# XML dom4j xsd- Eigenschaften/Validierung



## Zed (10. Mai 2007)

Hallo,
ich hab da mal eine Frage. 

Ich Parse eine XML File mit dom4j mach die dann mit JSF im Browser verfügbar und kann die Elmente editiern und serialisieren. 

Nun kommt noch eine xsd File mit einem Schema dazu. Was kann ich nehmen um die Eigenschaften der XSD auszulesen. 

Mir geht es darum das wenn in der XSD das Element ein bool- Wert ist. Ich kein Textfeld im Browser anzeige sondern Checkboxen mit True/False. 

Jemand eine Idee welches Framework bzw. Libary ich da nehmen soll? 


thx4help


----------



## Zed (11. Mai 2007)

Ich bin schon lange auf der Suche nach einer Möglichkeit eine xsd nach wc3 standart zu Parsen.

Mit was kann man xsd parsen ?


----------



## kleiner_held (11. Mai 2007)

XSDs sind schliesslich auch XML Dateien, also kannst Du die gleiche Technik nehmen mit der du XML Dateien parst.


----------



## Zed (11. Mai 2007)

Manchmal sieht man den Wald vor lauter Bäumen nicht mehr.


----------

Bereitgestelltes Material:
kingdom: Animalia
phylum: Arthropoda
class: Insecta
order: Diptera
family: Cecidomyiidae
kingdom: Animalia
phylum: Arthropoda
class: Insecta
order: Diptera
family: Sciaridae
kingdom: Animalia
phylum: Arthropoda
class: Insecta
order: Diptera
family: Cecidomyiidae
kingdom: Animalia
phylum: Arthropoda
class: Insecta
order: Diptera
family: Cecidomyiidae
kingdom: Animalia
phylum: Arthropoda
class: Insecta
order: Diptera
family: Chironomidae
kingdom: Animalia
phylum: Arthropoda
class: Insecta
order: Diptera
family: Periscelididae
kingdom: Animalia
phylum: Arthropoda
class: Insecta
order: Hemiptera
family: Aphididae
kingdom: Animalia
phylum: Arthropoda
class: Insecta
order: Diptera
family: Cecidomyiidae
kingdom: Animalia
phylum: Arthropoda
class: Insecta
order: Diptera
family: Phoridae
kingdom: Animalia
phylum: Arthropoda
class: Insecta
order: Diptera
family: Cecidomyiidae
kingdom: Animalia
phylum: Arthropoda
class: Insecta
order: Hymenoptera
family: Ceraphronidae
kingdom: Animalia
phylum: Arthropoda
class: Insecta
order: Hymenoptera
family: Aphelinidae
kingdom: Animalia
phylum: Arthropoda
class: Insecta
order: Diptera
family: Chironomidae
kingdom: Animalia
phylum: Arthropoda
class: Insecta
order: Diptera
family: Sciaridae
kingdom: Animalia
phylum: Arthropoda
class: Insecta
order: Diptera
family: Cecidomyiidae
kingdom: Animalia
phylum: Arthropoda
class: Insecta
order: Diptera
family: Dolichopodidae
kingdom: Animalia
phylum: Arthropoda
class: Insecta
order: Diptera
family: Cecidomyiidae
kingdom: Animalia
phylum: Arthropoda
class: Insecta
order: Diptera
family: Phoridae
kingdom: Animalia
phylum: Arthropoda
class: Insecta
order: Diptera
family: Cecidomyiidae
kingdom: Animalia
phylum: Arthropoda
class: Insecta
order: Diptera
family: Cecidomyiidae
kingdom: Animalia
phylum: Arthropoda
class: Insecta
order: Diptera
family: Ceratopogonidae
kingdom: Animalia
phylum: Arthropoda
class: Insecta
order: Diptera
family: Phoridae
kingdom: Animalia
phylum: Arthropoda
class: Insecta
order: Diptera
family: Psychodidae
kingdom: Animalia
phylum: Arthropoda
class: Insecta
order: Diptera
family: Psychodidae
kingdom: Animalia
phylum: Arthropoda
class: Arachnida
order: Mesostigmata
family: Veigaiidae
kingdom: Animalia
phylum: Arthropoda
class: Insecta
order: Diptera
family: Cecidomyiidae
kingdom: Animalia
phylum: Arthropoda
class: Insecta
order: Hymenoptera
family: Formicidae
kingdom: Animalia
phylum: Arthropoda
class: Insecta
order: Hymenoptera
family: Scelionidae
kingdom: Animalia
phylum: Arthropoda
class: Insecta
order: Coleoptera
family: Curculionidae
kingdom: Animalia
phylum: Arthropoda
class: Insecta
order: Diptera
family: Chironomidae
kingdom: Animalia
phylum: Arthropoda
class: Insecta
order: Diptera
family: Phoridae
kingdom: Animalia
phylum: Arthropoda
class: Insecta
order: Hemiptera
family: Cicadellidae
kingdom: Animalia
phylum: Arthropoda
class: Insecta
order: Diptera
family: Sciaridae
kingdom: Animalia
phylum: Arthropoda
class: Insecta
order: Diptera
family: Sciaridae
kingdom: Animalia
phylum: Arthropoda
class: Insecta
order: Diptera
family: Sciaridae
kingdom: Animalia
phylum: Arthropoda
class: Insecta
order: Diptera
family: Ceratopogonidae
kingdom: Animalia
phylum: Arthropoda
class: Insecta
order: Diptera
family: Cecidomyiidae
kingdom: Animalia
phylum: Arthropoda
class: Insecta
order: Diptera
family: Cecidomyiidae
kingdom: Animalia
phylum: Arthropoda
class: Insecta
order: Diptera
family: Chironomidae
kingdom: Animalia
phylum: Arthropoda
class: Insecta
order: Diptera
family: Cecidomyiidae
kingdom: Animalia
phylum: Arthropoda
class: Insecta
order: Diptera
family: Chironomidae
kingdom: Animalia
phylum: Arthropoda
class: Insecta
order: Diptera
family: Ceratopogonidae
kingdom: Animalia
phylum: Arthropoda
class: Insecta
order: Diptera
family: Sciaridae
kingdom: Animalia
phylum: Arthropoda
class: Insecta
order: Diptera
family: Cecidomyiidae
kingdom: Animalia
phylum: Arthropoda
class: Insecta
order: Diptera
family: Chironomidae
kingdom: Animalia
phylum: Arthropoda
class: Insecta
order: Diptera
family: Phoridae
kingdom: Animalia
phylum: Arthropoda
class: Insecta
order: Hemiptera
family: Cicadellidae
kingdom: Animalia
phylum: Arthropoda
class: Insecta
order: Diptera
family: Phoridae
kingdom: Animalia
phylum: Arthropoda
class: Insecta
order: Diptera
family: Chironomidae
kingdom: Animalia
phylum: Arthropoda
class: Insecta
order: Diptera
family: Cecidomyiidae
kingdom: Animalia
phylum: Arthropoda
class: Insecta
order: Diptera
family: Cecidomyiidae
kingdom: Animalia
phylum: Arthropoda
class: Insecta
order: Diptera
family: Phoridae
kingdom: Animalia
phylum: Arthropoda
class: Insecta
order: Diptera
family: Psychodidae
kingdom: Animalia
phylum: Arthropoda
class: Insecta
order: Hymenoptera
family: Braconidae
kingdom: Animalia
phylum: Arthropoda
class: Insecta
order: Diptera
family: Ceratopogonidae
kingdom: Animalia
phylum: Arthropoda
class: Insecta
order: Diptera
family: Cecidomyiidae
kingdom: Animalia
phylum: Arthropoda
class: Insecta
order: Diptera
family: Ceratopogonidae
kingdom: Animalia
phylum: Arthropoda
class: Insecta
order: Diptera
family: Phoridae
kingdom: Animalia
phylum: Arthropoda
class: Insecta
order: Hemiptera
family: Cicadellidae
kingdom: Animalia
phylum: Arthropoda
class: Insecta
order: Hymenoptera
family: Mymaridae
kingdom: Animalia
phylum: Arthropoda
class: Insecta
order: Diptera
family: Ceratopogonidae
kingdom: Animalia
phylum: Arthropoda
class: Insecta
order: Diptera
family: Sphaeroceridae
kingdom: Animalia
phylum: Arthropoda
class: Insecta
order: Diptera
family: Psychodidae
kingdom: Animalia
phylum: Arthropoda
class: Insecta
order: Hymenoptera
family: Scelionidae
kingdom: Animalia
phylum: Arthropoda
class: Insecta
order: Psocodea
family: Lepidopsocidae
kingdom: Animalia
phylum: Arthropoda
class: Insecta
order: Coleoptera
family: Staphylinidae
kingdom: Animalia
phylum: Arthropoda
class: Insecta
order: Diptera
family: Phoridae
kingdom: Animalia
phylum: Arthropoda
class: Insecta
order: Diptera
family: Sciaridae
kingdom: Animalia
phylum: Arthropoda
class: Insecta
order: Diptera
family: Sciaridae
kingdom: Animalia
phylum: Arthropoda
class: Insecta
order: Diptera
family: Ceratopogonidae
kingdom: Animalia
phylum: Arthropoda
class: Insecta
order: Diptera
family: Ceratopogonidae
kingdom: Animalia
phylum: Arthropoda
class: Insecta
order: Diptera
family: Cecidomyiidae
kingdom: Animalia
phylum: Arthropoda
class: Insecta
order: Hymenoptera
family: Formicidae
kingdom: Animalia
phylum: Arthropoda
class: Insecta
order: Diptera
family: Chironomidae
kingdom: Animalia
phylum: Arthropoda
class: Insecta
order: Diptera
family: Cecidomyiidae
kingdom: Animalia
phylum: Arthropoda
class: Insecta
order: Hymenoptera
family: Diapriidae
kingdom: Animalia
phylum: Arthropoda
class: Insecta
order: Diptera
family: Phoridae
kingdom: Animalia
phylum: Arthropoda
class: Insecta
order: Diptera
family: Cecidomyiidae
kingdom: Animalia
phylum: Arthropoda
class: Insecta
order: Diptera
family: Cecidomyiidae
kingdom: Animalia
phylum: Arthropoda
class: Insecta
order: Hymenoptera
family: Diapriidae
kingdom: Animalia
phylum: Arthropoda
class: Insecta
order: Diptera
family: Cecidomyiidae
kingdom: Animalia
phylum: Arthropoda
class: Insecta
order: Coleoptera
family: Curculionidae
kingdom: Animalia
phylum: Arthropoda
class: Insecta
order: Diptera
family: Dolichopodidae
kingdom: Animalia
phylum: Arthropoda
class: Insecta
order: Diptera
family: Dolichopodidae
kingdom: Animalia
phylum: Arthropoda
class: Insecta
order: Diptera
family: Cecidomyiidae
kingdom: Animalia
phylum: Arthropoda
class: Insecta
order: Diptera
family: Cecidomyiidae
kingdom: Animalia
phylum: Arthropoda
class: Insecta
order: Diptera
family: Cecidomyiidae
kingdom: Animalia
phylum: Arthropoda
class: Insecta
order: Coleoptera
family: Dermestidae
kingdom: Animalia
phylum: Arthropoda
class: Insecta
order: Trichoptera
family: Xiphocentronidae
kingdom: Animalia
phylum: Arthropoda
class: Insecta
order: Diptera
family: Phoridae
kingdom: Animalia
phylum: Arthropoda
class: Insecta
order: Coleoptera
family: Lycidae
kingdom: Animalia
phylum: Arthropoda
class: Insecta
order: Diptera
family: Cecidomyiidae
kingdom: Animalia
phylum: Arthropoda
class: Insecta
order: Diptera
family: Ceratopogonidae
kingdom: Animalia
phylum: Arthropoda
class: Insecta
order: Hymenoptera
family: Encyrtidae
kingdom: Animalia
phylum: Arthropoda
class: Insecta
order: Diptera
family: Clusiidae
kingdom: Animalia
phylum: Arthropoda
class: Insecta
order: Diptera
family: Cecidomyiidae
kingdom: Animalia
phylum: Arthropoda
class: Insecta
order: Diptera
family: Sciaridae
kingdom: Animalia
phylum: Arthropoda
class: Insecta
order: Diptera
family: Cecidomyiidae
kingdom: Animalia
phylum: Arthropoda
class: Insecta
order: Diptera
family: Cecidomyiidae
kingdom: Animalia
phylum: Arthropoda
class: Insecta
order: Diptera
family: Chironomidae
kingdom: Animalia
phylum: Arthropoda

Aufgabenstellung:
Erklären Sie in ein bis drei Sätzen anhand des Forumsthreads zu dom4j und XSD, warum sich eine XSD-Datei mit derselben Technik parsen lässt wie eine XML-Datei.

Lösung:
XSD-Dateien sind selbst ebenfalls XML-Dateien. Deshalb kann man sie mit derselben Technik parsen, mit der man XML-Dateien parst.